# Reading passage:
##############################

In zone 5 you don't need a vapor barrier on walls if using vinyl siding, but if you want to use broadsheet goods on the walls as an air barrier MemBrain would be preferable to 6 mil poly.
It's not possible to air seal can lights from below, but if they are in a joist bay with conditioned space above do you really need to? Getting rid of the can lights and replacing them with surface mounted LED versions can usually be air sealed.
Drilling the ceiling near the ends of the joist bays, inserting a feed bag and dense-packing it full of cellulose is a standard way of reducing air infiltration at those band joists, if blower door testing with IR imaging indicates that it's called for.
There is no point to installing the XPS on the underside of the cantilevered section of subloor. The subfloor itself is a class-II vapor retarder (would even qualify as a "vapour barrier" under Canadian code.) The most important thing there is to air seal where the joist bays cross over the exterior walls. Putting half inch XPS on the bottom of the cantilevered section would only impede drying without adding much thermal performance. In zone 5 air seal the cantilevered section subfloor and air dam on the joist bay and filling the cavity completely with batts or blown fiber with CDX , OSB covering the bottom. (In colder regions it's sometimes worth leaving a couple inches of air between the insulation & subfloor to limit the temperature striping of the joists, but not in zone 5.)
Most CMU or brick basements can be safely insulated with foam board with out risk of freeze/thaw spalling, as long as there are reasonable overhangs and surface drainage. If you're extra-nervous about it, insulating with foam board below grade, and rock wool above grade to allow inward drying of the foundation works.
XPS is the least green commonly used insulation material in the US, primarily due to the HFC blowing agents used. The HFCs give it a temporary performance boost, but it eventually falls to the same performance level of EPS of comparable density. The manufacturers' warranty is only for 90% of labeled R, and even that performance would be suspect after 40 years, but who is going to submit the warranty claim?

##############################

# Stored rows:
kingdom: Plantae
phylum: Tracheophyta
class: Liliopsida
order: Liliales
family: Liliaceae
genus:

##############################

# Required work:
A: Summarize the insulation advice in two sentences.
B: Rewrite the insulation advice from "Most CMU or" to "the foundation works.", substituting "rigid foam panels" for "foam board" throughout.
C: According to the insulation advice, what percentage of labeled R does the manufacturers' warranty for XPS cover?

# Responses to the exercise:
A: For zone 5, the insulation advice says a wall vapor barrier is unnecessary with vinyl siding, and it recommends air sealing the cantilevered subfloor and filling its joist bays with batts or blown fiber rather than adding XPS beneath it. It adds that most CMU or brick basements can be safely insulated with foam board and calls XPS the least green commonly used insulation in the US, mainly because of the HFC blowing agents that give it only a temporary performance boost.

B:
Most CMU or brick basements can be safely insulated with rigid foam panels with out risk of freeze/thaw spalling, as long as there are reasonable overhangs and surface drainage. If you're extra-nervous about it, insulating with rigid foam panels below grade, and rock wool above grade to allow inward drying of the foundation works.

C: 90% of labeled R.